All businesses use information – for example, employee information, tax information,
proprietary information, or customer information. Information is vital to the operation of a
business. If that information is compromised in some way, the business may not be able to
function. Protecting the information an organization creates, uses, or stores is called
“Information Security.”
Information Security is formally defined as “The protection of information and information
systems from unauthorized access, use, disclosure, disruption, modification, or destruction in
order to provide confidentiality, integrity, and availability”
Information security encompasses people, processes, and technologies. It concentrates on how to
protect:
Confidentiality – protecting information from unauthorized access and disclosure. For
example, what would happen to your company if customer information such as
usernames, passwords, or credit card information was stolen?
Integrity – protecting information from unauthorized modification.
For example, what if your payroll information or a proposed product design was
changed?
Availability – preventing disruption in how you access information.
For example, what if you couldn’t log in to your bank account or access your customer’s
information, or your customers couldn’t access you?
As more and more information becomes digitized – digitally stored, processed, and
communicated – cybersecurity has become a key component of information security.
Cybersecurity means protecting electronic devices and electronically stored information.

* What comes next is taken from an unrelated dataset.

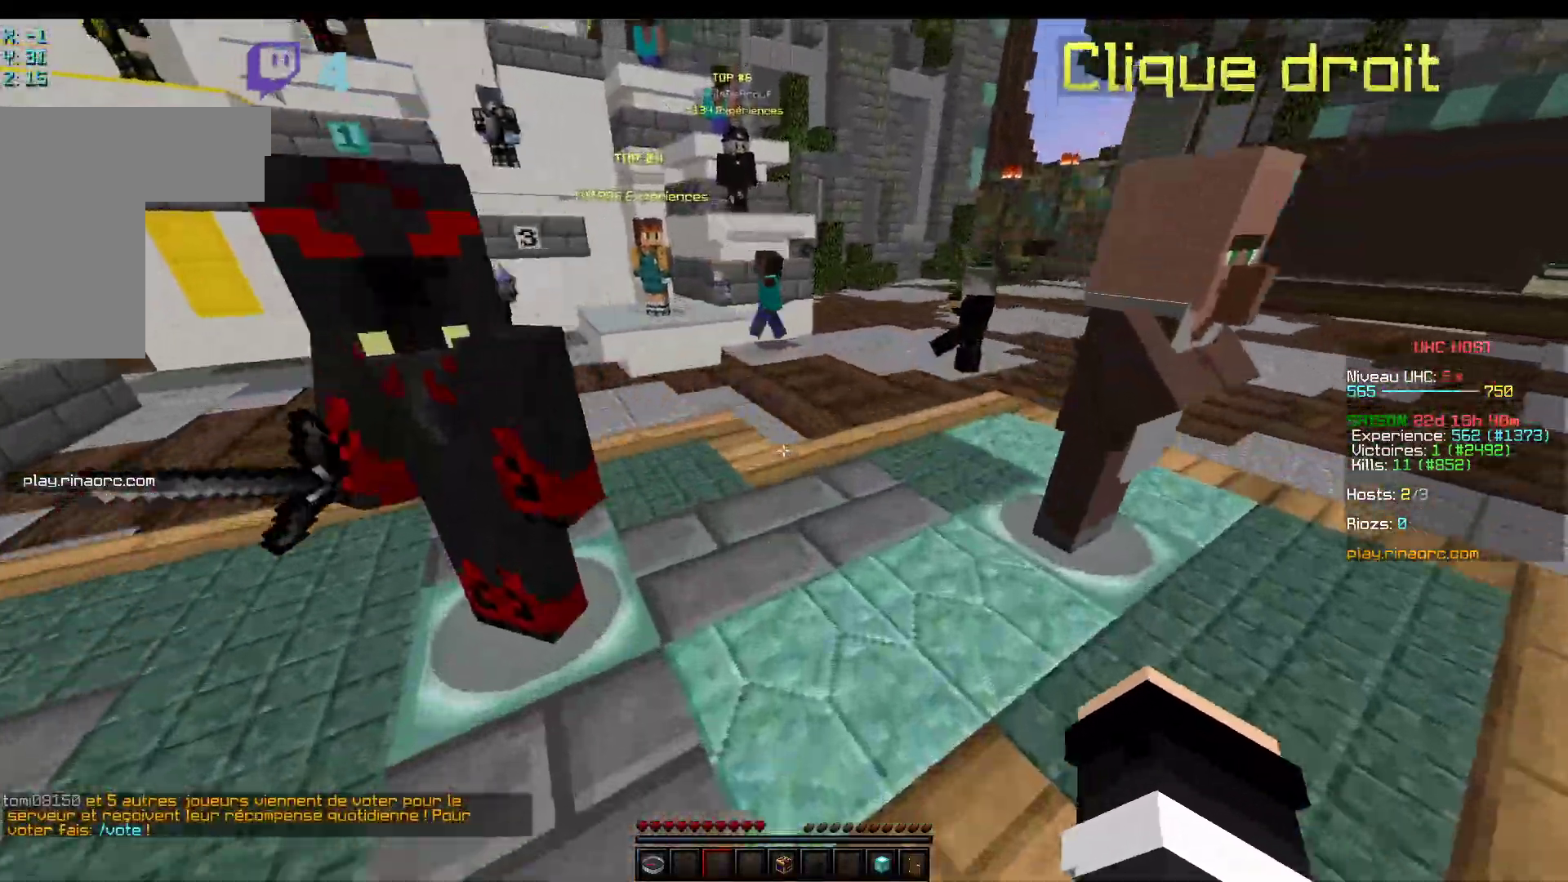
{"keys": ["z"], "mouse": [], "events": []}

Cybersecurity is formally defined as “Prevention of damage to, protection of, and restoration of
computers, electronic communications systems, electronic communications services, wire
communication, and electronic communication, including information contained therein, to
ensure its availability, integrity, authentication, confidentiality, and nonrepudiation”
[CNSSI4009][HSPD23].
As part of information security, cybersecurity works in conjunction with a variety of other
security measures, some of which are shown in Figure 1. As a whole, these information security
components provide defense against a wide range of potential threats to your business’s
information. Although much of this publication involves electronic devices and solutions, it is
not limited to cybersecurity and typically refers to “information security” as a whole.